Any amount of physical activity can help. If you want to start exercising, start small and build up slowly. Try brisk walking, mowing the lawn, dancing, swimming, following an exercise video or online class, trying a new sport or anything that gets your body moving.

Adults can aim to do 150 minutes of moderate activity a week or 75 minutes of vigorous activity a week. You can also start with doing strength building exercises at least two days a week (NHS, 2021). This could include yoga, pilates, weight lifting, wheeling a wheelchair or carrying heavy shopping bags.

Think about your current fitness levels, how much time you have to exercise, and what feels realistic to you. Anything you do to get active and reduce the amount of time you spend sitting or lying down is good.
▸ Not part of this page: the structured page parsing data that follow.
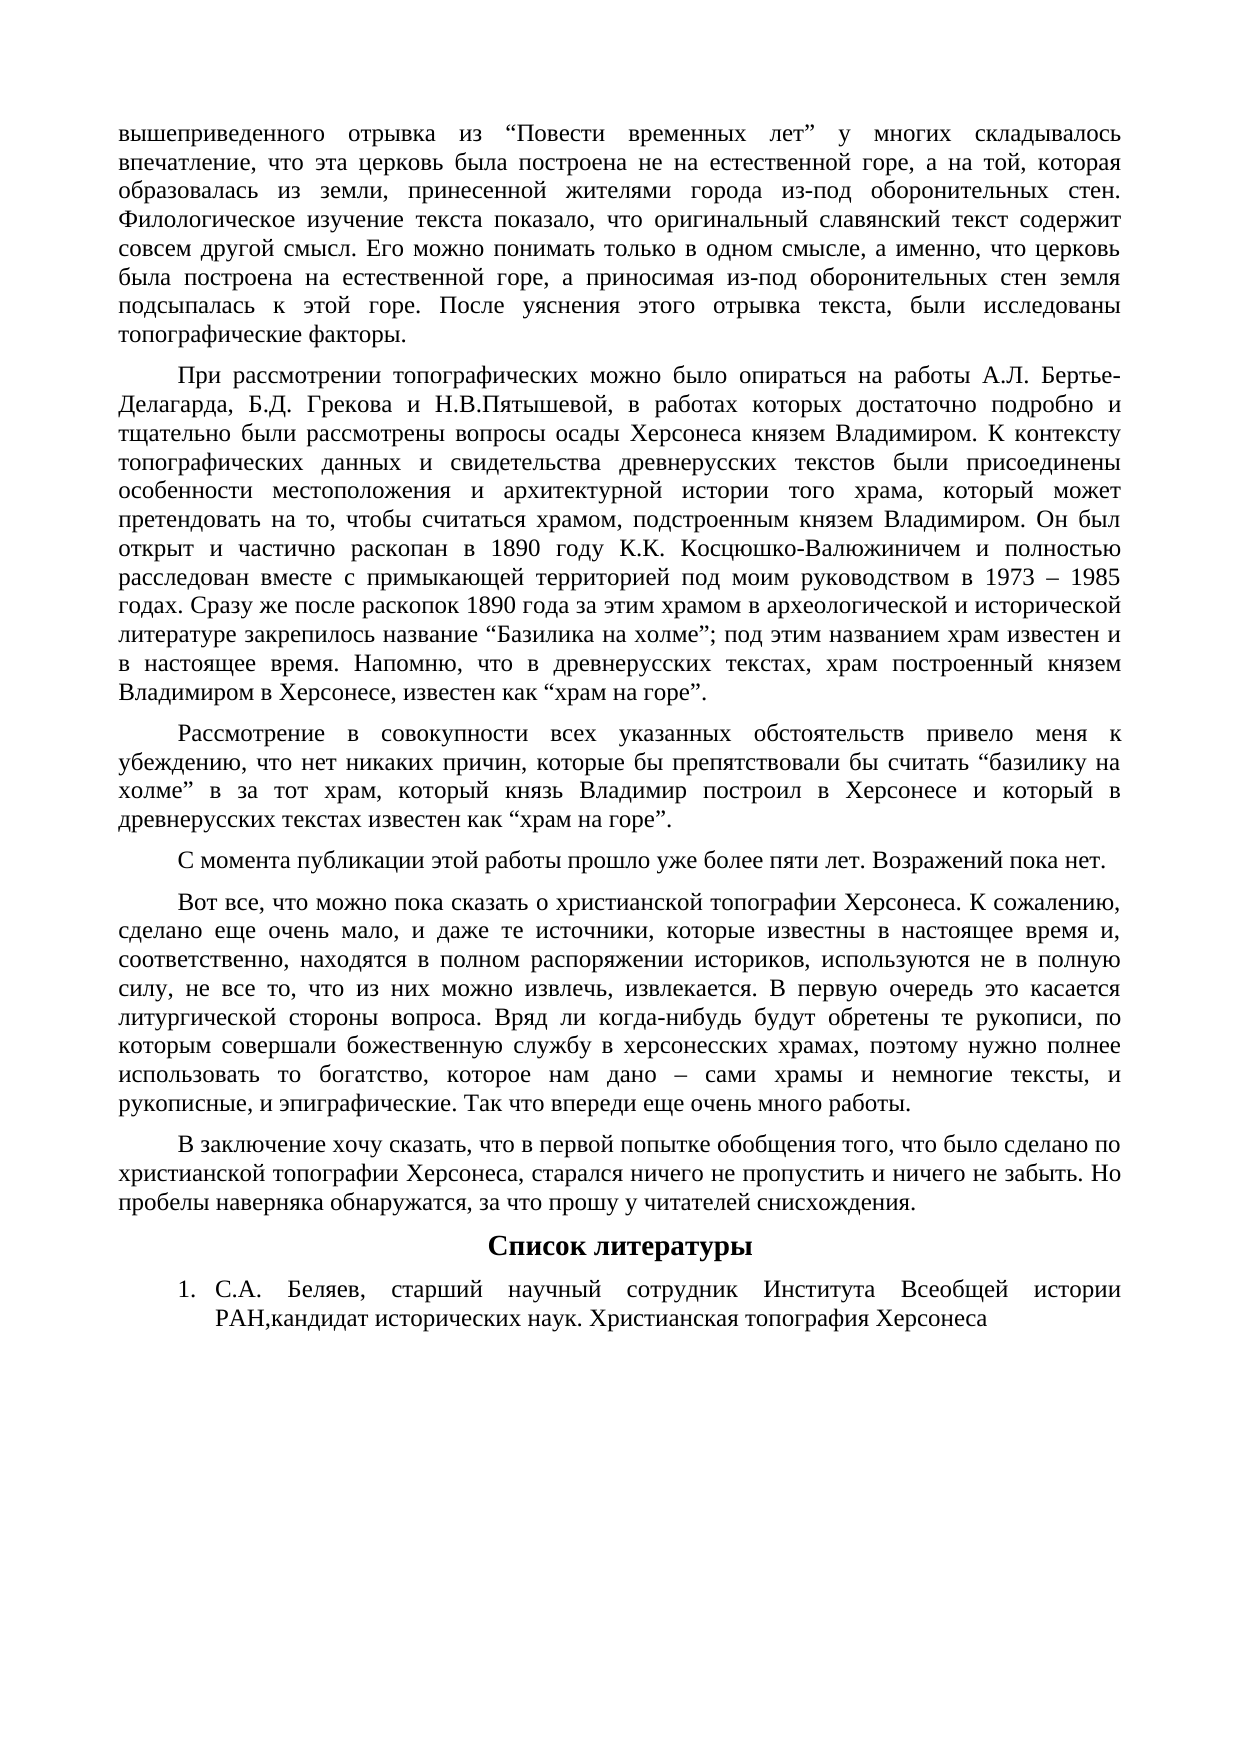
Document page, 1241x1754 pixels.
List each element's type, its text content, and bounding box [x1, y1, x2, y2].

text В заключение хочу сказать, что в первой попытке обобщения того, что было сделано по христианской топографии Херсонеса, старался ничего не пропустить и ничего не забыть. Но пробелы наверняка обнаружатся, за что прошу у читателей снисхождения. [118, 1129, 1122, 1216]
text При рассмотрении топографических можно было опираться на работы А.Л. Бертье-Делагарда, Б.Д. Грекова и Н.В.Пятышевой, в работах которых достаточно подробно и тщательно были рассмотрены вопросы осады Херсонеса князем Владимиром. К контексту топографических данных и свидетельства древнерусских текстов были присоединены особенности местоположения и архитектурной истории того храма, который может претендовать на то, чтобы считаться храмом, подстроенным князем Владимиром. Он был открыт и частично раскопан в 1890 году К.К. Косцюшко-Валюжиничем и полностью расследован вместе с примыкающей территорией под моим руководством в 1973 – 1985 годах. Сразу же после раскопок 1890 года за этим храмом в археологической и исторической литературе закрепилось название “Базилика на холме”; под этим названием храм известен и в настоящее время. Напомню, что в древнерусских текстах, храм построенный князем Владимиром в Херсонесе, известен как “храм на горе”. [118, 361, 1122, 706]
list С.А. Беляев, старший научный сотрудник Института Всеобщей истории РАН,кандидат исторических наук. Христианская топография Херсонеса [177, 1274, 1122, 1332]
text Список литературы [118, 1228, 1122, 1262]
text С момента публикации этой работы прошло уже более пяти лет. Возражений пока нет. [118, 846, 1122, 874]
text Вот все, что можно пока сказать о христианской топографии Херсонеса. К сожалению, сделано еще очень мало, и даже те источники, которые известны в настоящее время и, соответственно, находятся в полном распоряжении историков, используются не в полную силу, не все то, что из них можно извлечь, извлекается. В первую очередь это касается литургической стороны вопроса. Вряд ли когда-нибудь будут обретены те рукописи, по которым совершали божественную службу в херсонесских храмах, поэтому нужно полнее использовать то богатство, которое нам дано – сами храмы и немногие тексты, и рукописные, и эпиграфические. Так что впереди еще очень много работы. [118, 887, 1122, 1117]
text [118, 118, 1122, 348]
text Рассмотрение в совокупности всех указанных обстоятельств привело меня к убеждению, что нет никаких причин, которые бы препятствовали бы считать “базилику на холме” в за тот храм, который князь Владимир построил в Херсонесе и который в древнерусских текстах известен как “храм на горе”. [118, 718, 1122, 833]
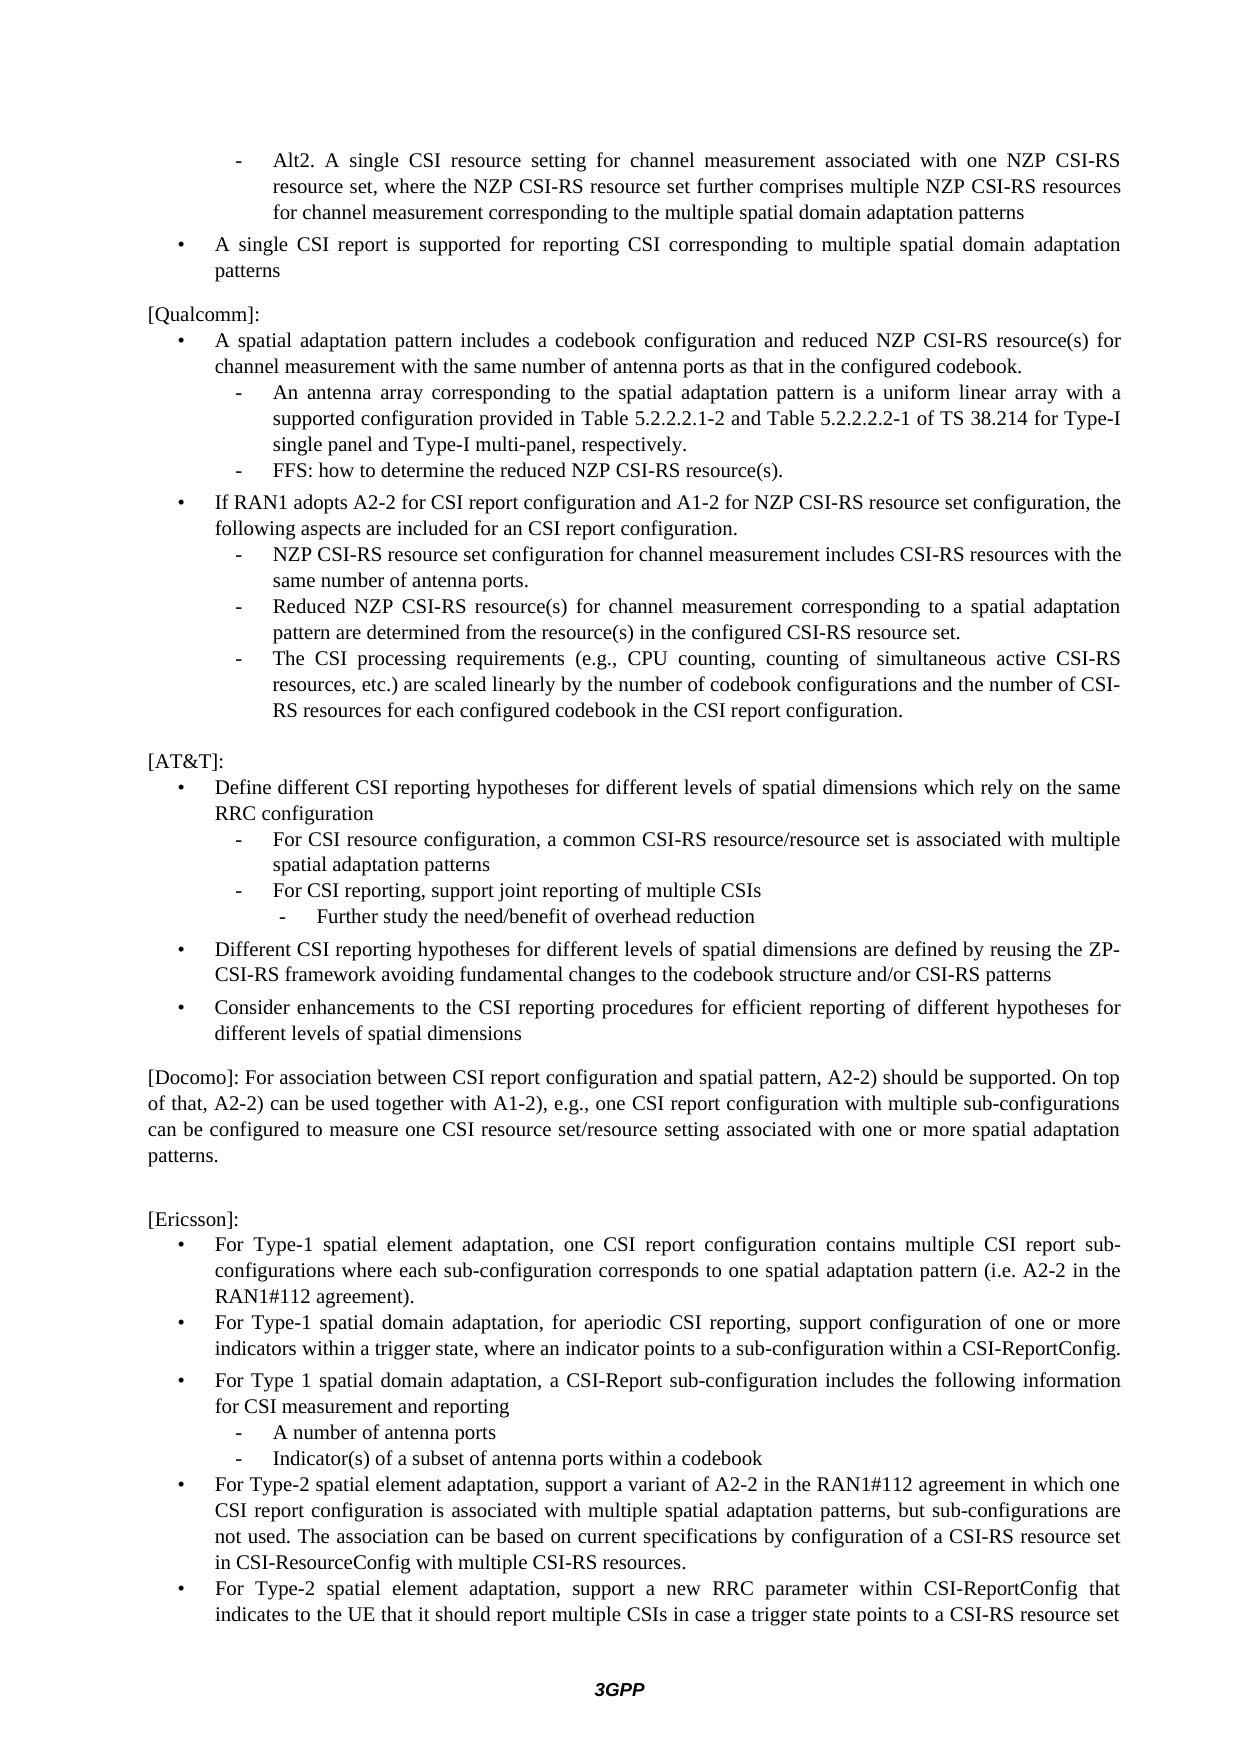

Mental Health Benefits of Physical Activity

  • Reduced Stress

    • Physical activities like jogging, swimming, cycling, walking, gardening, and dancing, have been shown to reduce stress, anxiety and depression. (Ashish Sharma, 2006).
    • Physical activity increases blood circulation to the brain and influences the hypothalamic-pituitary-adrenal (HPA) axis which in turn influences the physiological reactivity to stress.
    • It stimulates the production of neuro-hormones like norepinephrine, which not only improve cognition and mood but improve thinking clouded by stressful events.
    • Physical activity also forces the body’s central and sympathetic nervous systems to communicate with one another, improving the body’s overall ability to respond to stress.
  • Increased Self-esteem and Self-confidence

    • On a very basic level, physical fitness can boost self-esteem and improve positive self-image.
    • Regardless of weight, size, gender or age, exercise can quickly elevate a person’s perception of his or her attractiveness, that is, self-worth.
  • Better Sleep

    • Physical activity increases body temperature, which can have calming effects on the mind.
    • It also helps regulate your circadian rhythm, our bodies’ built-in alarm clock that controls when we feel tired and when we feel alert.
  • Brain Boost

    • Cardiovascular activity creates new brain cells — a process called neurogenesis—and improves overall brain performance
    • Physical activity may also boost creativity and mental energy.
  • Prevention of Cognitive Decline

    • Working out, especially between age 25 and 45, boosts the chemicals in the brain that support and prevent degeneration of the hippocampus, an important part of the brain for memory and learning.
  • Help Control Addiction

    • The brain releases dopamine, the “reward chemical” in response to any form of pleasure, be that exercise, sex, drugs, alcohol or food.
    • People may become addicted to dopamine and dependent on substances that produce it like alcohol or drugs.
    • Short exercise sessions can effectively distract drug or alcohol addicts by de-prioritizing their cravings (at least in the short term).